Text under study =
__________
But Lewis of course realizes that not everyone accepts a Humean theory of laws. Hence, he implicitly acknowledges that others may need a different principle of recombination—one that, together with their view of laws, entails that possibility is preserved under permutation of properties with respect to their nomological roles. All of this is confirmed in (2008, note 14), where Lewis writes:

If laws are suitable regularities [in the distribution of properties through spacetime], the exchange of locations of P1 and P2 will guarantee the exchange of nomological roles. If laws of nature are certain special lawmaking relations of fundamental properties, P1 and P2 will have to be exchanged also as arguments of these lawmaking relations to guarantee the exchange of nomological roles.

One of the questions with which we began this appendix was: what sort of recombination principle is required by Lewis’s argument? The answer is this: any recombination principle that, together with one’s theory of laws, entails that possibility is preserved under permutation of properties with respect to their nomological roles. More generally, we might simply say that what the argument requires is the principle that possibility is preserved under permutation of properties with respect to their nomological roles—let us call this simply ‘the permutation principle’. There are many ways to get to the permutation principle, but we need not adjudicate between them. So much for our first question. We turn now to our second question: what form of quidditism does Lewis have in mind?

It may seem that the permutation principle alone entails QR, and so the appeal to quidditism is superfluous. After all, the permutation principle implies the following:

  1. (1)

    There is a possibility where positive charge (and not mass) realizes the nomological role that is actually realized by mass (and not positive charge).

Doesn’t (1) imply QR?

Quiddistic Realization. For at least some nomological role R realized by some property P, R might have been realized without being realized by P.

Why does Lewis appeal to quidditism?

To see why Lewis needs quidditism to get from the permutation principle to QR, we must keep in mind that, for Lewis, it is not always true that a thesis about what possibilities there are is equivalent to the corresponding thesis about what might have been. For example, because Lewis is a counterpart theorist about individuals, he allows that it might have been that Humphrey won the election, but he denies that there is a possibility where Humphrey wins the election. The latter is equivalent to the former if and only if we assume the identity theory of inter-possibility individuation for individuals, which Lewis denies.

Similarly, if structuralism is true, then (1) does not imply QR. According to structuralism, the possibility mentioned in (1) is, for the purpose of evaluating claims about what might have been, no different from actuality: (1) merely implies that the role actually realized by mass might have been realized by mass. On the other hand, given the identity theory of inter-possibility individuation for properties—that is, given austere quidditism—(1) implies that the role actually realized by mass might have instead been realized by positive charge. Hence, given austere quidditism, (1) implies QR.

Moreover, it is clear that extravagant quidditism is of no help in getting from the permutation principle to QR. The permutation principle says nothing at all about quiddities—in particular, it does not say that possibility is preserved under permutation of quiddities with respect to the nomological roles of the properties that have those quiddities. Indeed, nowhere in Lewis’s argument will you find mention of quiddities, intrinsic aspects, essential natures, or anything of the kind. I take all of this as strong evidence that Lewis preferred his quidditism without quiddities.
__________
Available data =
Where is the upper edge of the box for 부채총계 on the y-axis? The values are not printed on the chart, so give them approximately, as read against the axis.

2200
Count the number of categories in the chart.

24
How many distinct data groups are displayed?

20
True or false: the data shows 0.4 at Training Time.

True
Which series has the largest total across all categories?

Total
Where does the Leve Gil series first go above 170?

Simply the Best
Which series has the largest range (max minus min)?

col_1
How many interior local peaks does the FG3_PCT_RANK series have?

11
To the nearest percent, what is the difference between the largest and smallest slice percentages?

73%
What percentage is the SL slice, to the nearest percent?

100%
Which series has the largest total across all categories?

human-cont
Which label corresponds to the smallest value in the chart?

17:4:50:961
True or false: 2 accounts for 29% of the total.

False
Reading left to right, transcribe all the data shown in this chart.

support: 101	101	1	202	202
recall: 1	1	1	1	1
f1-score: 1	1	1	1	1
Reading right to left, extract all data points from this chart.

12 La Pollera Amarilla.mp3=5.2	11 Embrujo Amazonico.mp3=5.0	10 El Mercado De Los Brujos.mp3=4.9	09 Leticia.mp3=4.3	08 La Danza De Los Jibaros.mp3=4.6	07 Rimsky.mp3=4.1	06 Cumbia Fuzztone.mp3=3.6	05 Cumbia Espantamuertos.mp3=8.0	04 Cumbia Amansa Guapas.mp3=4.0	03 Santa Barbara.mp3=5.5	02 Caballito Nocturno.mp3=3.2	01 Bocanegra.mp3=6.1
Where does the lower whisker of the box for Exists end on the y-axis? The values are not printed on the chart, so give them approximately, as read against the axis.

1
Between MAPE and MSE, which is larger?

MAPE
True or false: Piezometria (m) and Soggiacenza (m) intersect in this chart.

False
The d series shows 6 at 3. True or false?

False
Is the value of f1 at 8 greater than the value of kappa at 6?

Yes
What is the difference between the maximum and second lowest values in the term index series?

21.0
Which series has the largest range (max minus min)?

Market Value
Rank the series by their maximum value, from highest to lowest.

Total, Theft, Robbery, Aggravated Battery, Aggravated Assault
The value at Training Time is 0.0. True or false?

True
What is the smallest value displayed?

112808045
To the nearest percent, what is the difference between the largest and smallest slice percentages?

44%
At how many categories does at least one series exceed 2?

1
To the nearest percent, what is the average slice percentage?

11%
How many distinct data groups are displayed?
__________
Answer these questions from the passage on Lewis and quidditism.
(a) What name does the passage give to the principle that possibility is preserved under permutation of properties with respect to their nomological roles?
(b) In the Humphrey case, what does Lewis allow, and what does he deny?
(c) Which form of quidditism is said to be of no help in getting from the permutation principle to QR?

Task response =
(a) The permutation principle.
(b) He allows that it might have been that Humphrey won the election, but he denies that there is a possibility where Humphrey wins the election.
(c) Extravagant quidditism.